Top ten weather stories for 2005: story ten
10. BC's Tropical Punch
In mid-January, following a two-week blast of wintry weather across BC's Lower Mainland and Vancouver Island, a persistent flow of record warm, moist air dubbed the "Tropical Punch" engulfed southwestern British Columbia. But more than the usual "Pineapple Express", this system originated south of Hawaii, drawing northward even wetter and warmer air from the subtropics. Temperatures soared to record levels. Abbotsford reached a balmy 18.1°C on the 19th, the highest January temperature recorded anywhere in the province since 1899. Victoria also shattered its warmest-ever January reading at 16.1°C. The system soaked the BC coast with record rain. At Tofino, on Vancouver Island, 96.8 mm of rain fell on January 17 and a phenomenal 197.2 mm the next day - both new daily records. Port Renfrew received a two-day total of 342 mm. Compounding the problem, the ground was still frozen and could not absorb the runoff as denuded slopes couldn't hold back the rushing waters.

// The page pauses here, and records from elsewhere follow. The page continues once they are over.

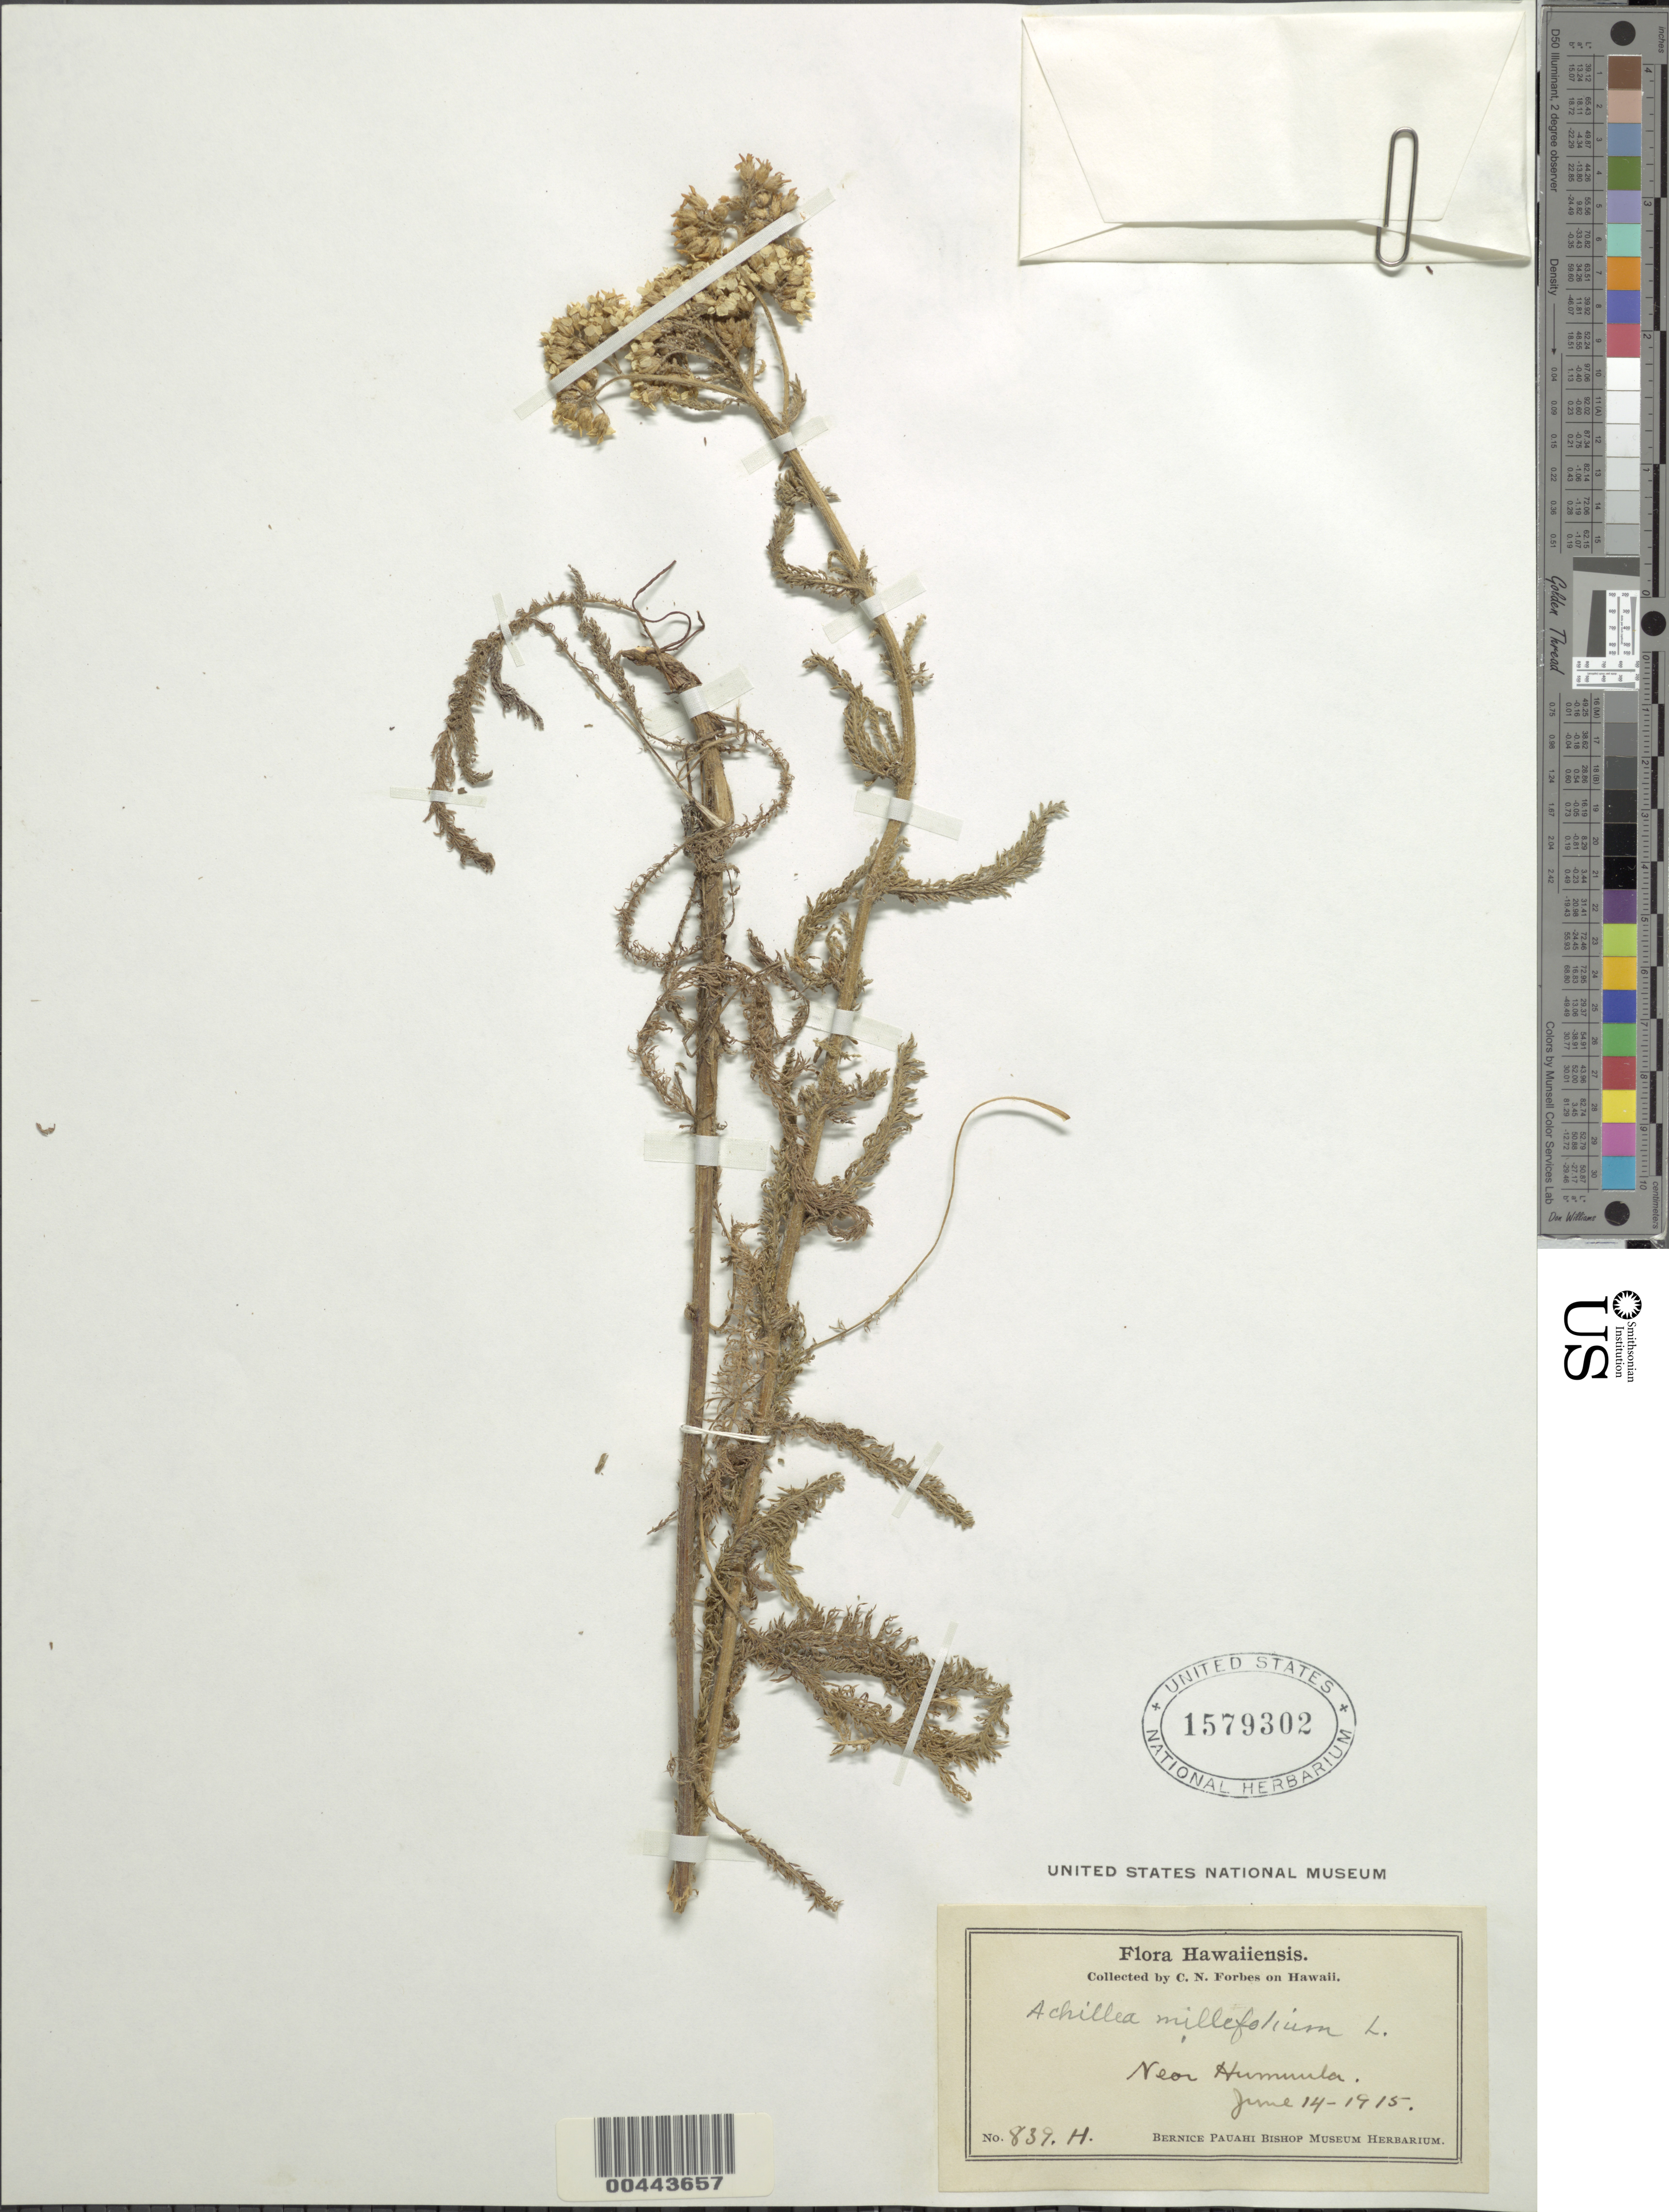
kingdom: Plantae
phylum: Tracheophyta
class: Magnoliopsida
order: Asterales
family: Asteraceae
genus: Achillea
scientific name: Achillea millefolium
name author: L.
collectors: C. N. Forbes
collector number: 839.H.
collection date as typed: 14 Jun 1915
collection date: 1915-06-14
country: United States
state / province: Hawaii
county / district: Hawaii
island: Hawaii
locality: Near Humuula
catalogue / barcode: US 1579302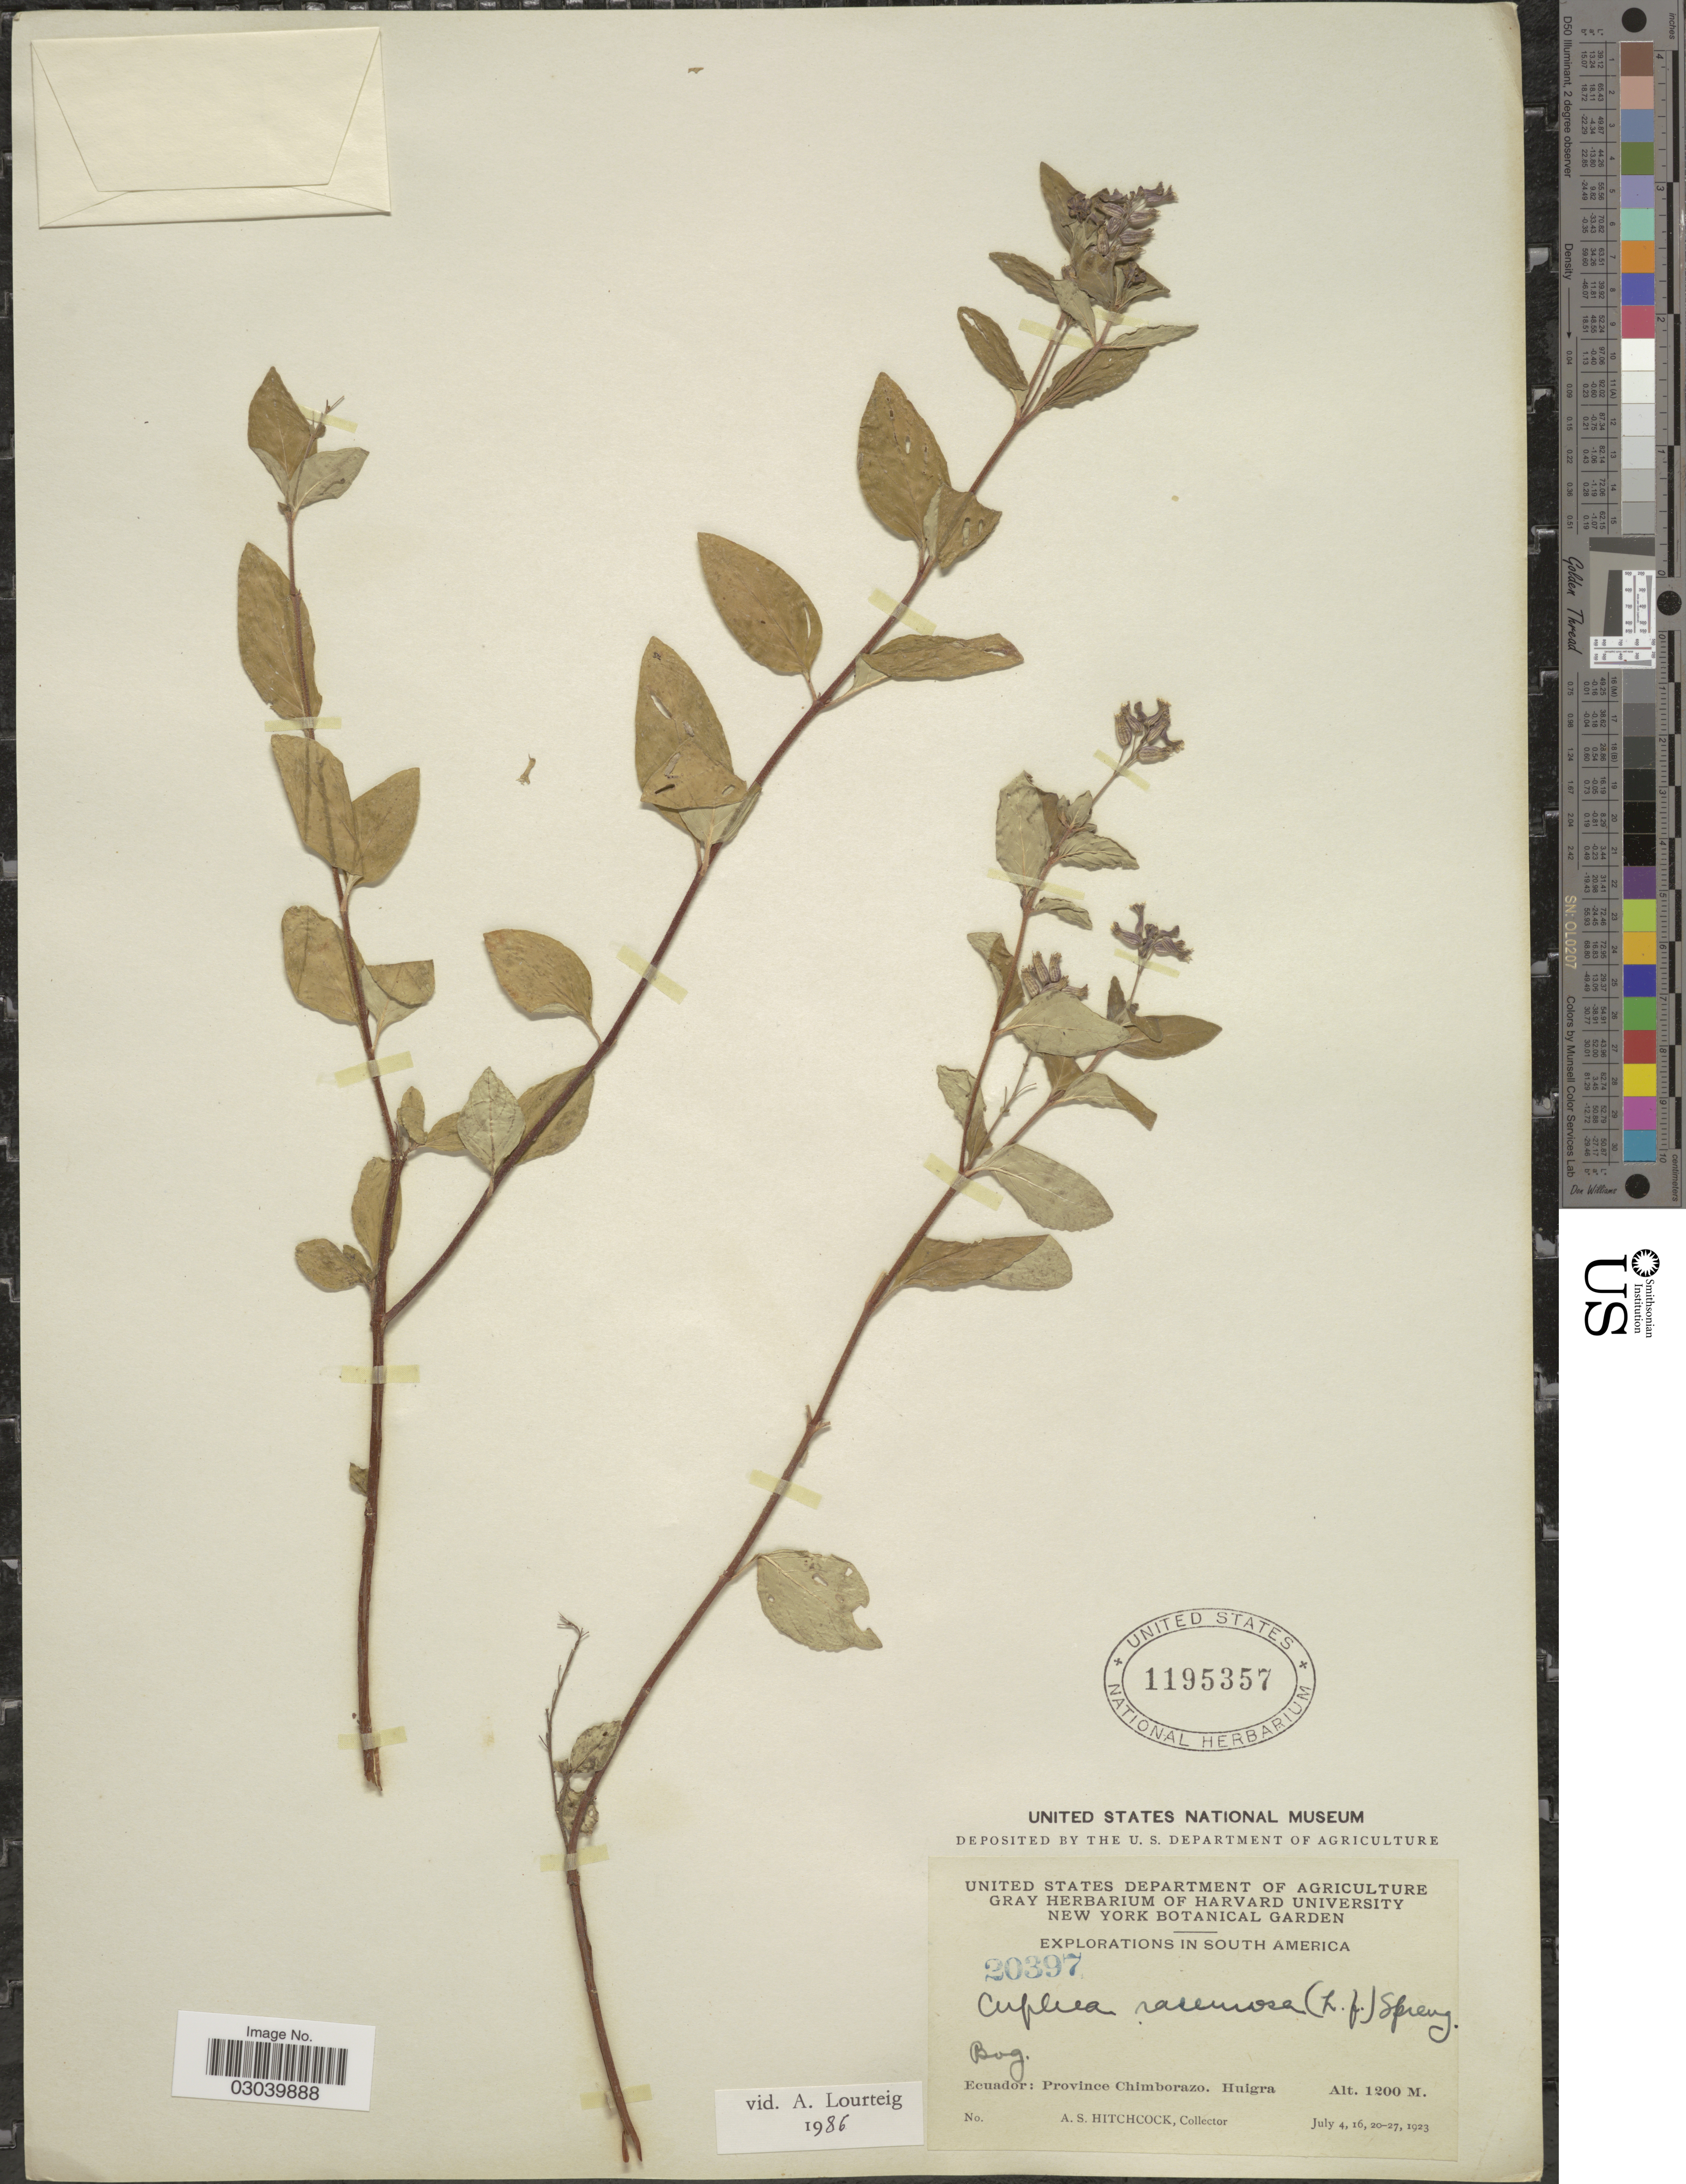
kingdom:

Crews worked feverishly to free storm drains of debris and ice. Automobiles hydroplaned off streets and roads into flooded ditches; dykes ruptured; sump pumps broke down under heavy usage; and parking lots became mini-lakes. The week-long rains washed out bridges and highways and forced hundreds to flee mud-filled homes. Damages were in the tens of millions of dollars. In North Vancouver, a massive slide of mud, trees and rocks rushed down a 75-metre-high embankment, completely destroying one home and dam, killing a woman and forcing the evacuation of the neighbourhood.